# Change of Theme!



## Nikita (Sep 21, 2009)

No Zombies this year. I have to postpone it till Hallowe'en IV. 

This year will be XIII, which is great, and I'll go with my signature theme: Tavern the Black Widow (Taveerne de Zwarte Weduwe).

We already have the legend posted on the website, so people will regognise it. Should start at the beginning: I changed bars. I actually bought a bar yesterday...a pub-restaurant sort of thing. It's kind of weird here, you have to buy it first, in order to try and get a loan. So Now I'm trying to get a loan for it. Feels like the wrong way round, and it's really exhausting waiting for the hammer to come down... But it's my dream location and if it works out, I'll be the happiest woman in Western Europe! 

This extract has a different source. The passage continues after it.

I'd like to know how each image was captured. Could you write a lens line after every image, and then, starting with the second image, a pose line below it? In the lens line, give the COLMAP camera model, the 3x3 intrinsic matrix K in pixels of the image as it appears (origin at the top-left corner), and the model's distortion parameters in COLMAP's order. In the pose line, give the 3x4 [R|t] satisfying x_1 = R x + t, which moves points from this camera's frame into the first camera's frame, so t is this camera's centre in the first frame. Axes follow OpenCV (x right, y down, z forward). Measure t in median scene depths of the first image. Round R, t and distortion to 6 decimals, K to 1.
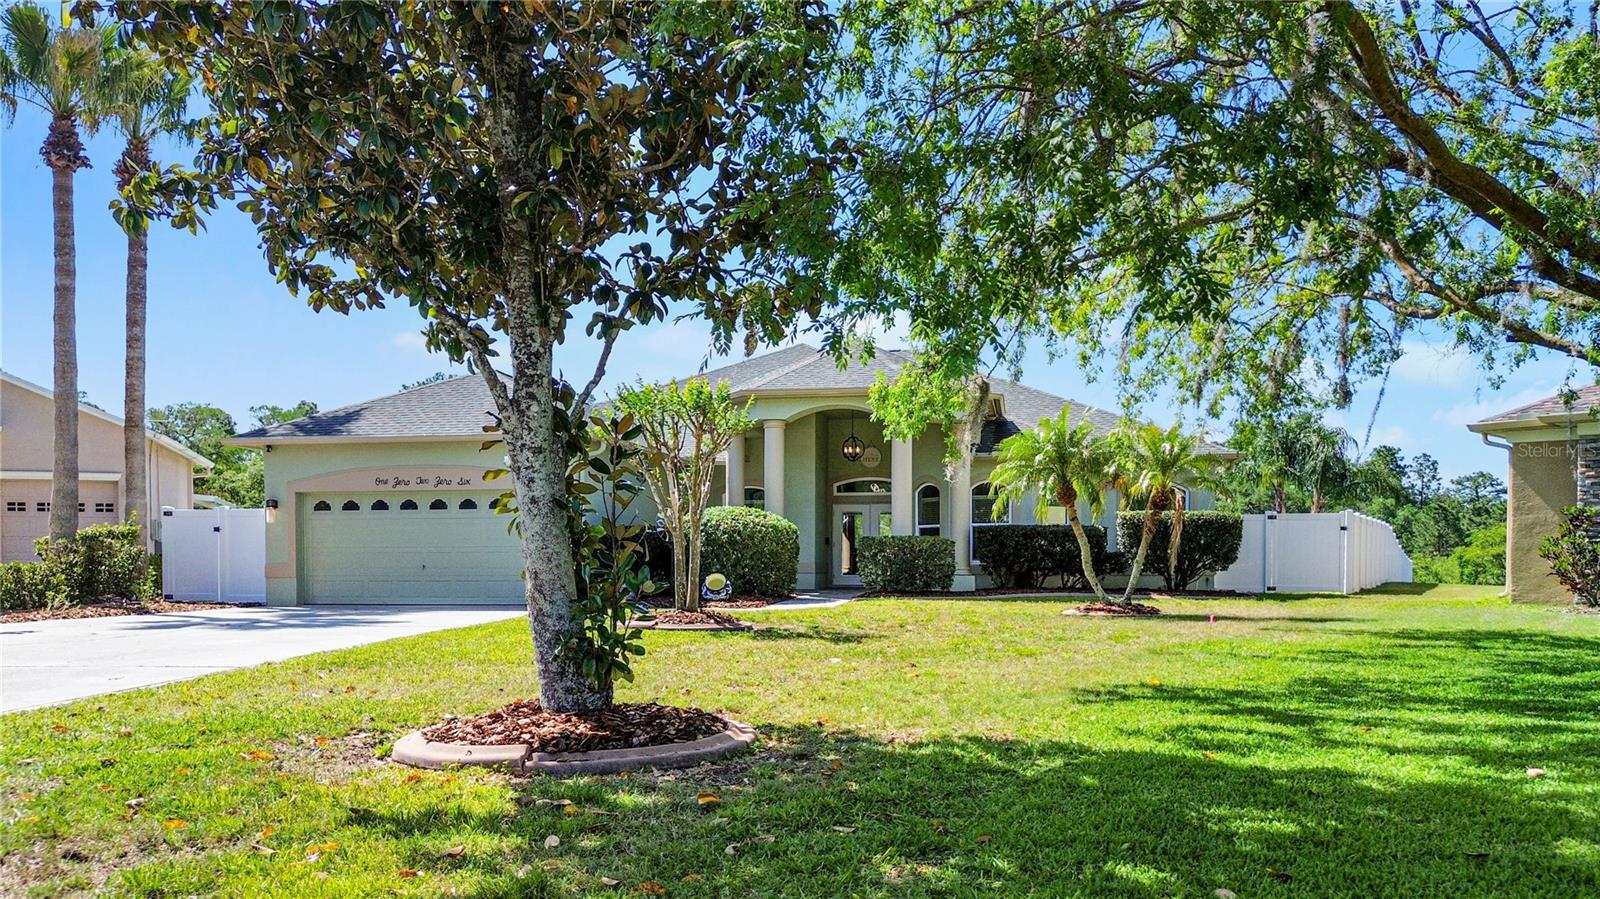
lens RADIAL K [[1173.7, 0, 808.7], [0, 1173.7, 557.5], [0, 0, 1]] dist [0.000488, -0.001510]
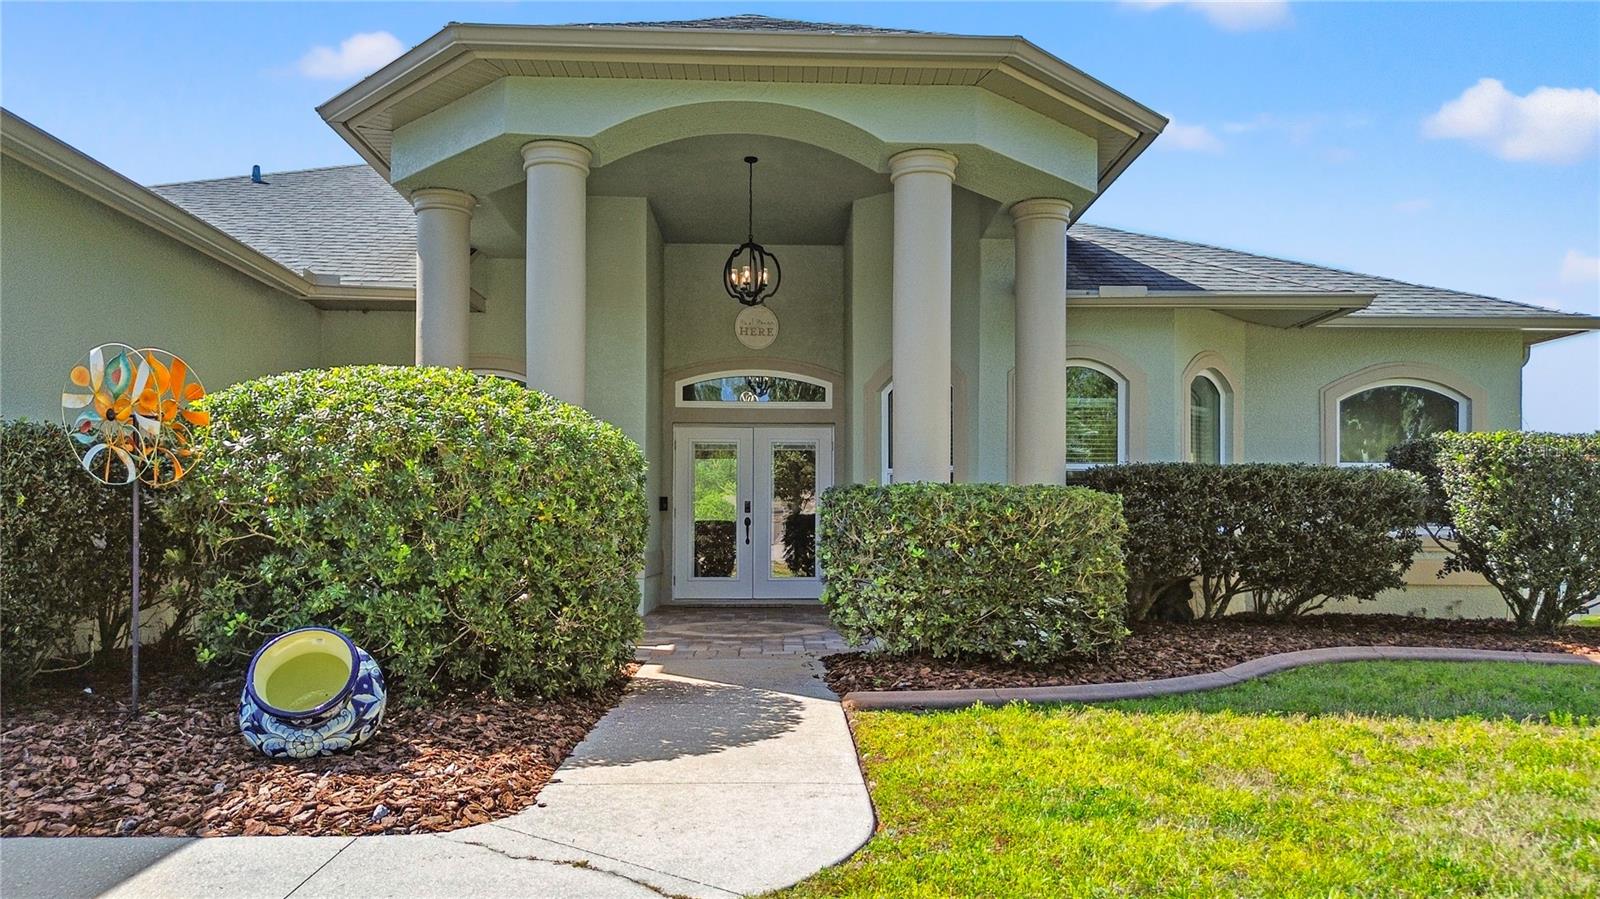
lens RADIAL K [[1161.3, 0, 824.2], [0, 1161.3, 524.3], [0, 0, 1]] dist [0.006846, 0.000308]
pose [[0.974637, 0.010621, 0.223541, -0.030774], [-0.009825, 0.999941, -0.004673, -0.005834], [-0.223577, 0.002358, 0.974683, 0.705717]]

So now that the surroundings have changed from a black-hole kind of nght club upstrais somewhere, to an old-fashioned, cosy, hobbit-thing, I have to change theme.

Seen that I won't have much money by that time (probably trying to survive instead), I have to work with the bar's own looks for decoration.

No problem, I wanted to do my basic Tavern theme before and it just feels right at Hallowe'en XIII...

Will be the first full out Hallowe'en for many Dutch people here...

So I thought of making it an old school haunted house. It's a pretty big bar, with an extra floor upstairs and to stairs towards it, so I should have enough space for a good haunted house!

Can't wait till I get the key!!!!


----------



## Guest (Jun 24, 2010)

WOW! this sounds exciting!! Good Luck! can't wait to see pics!!


----------



## Terra (Sep 23, 2007)

Ohh, sounds like a blast and congratulations on your new bar location.


----------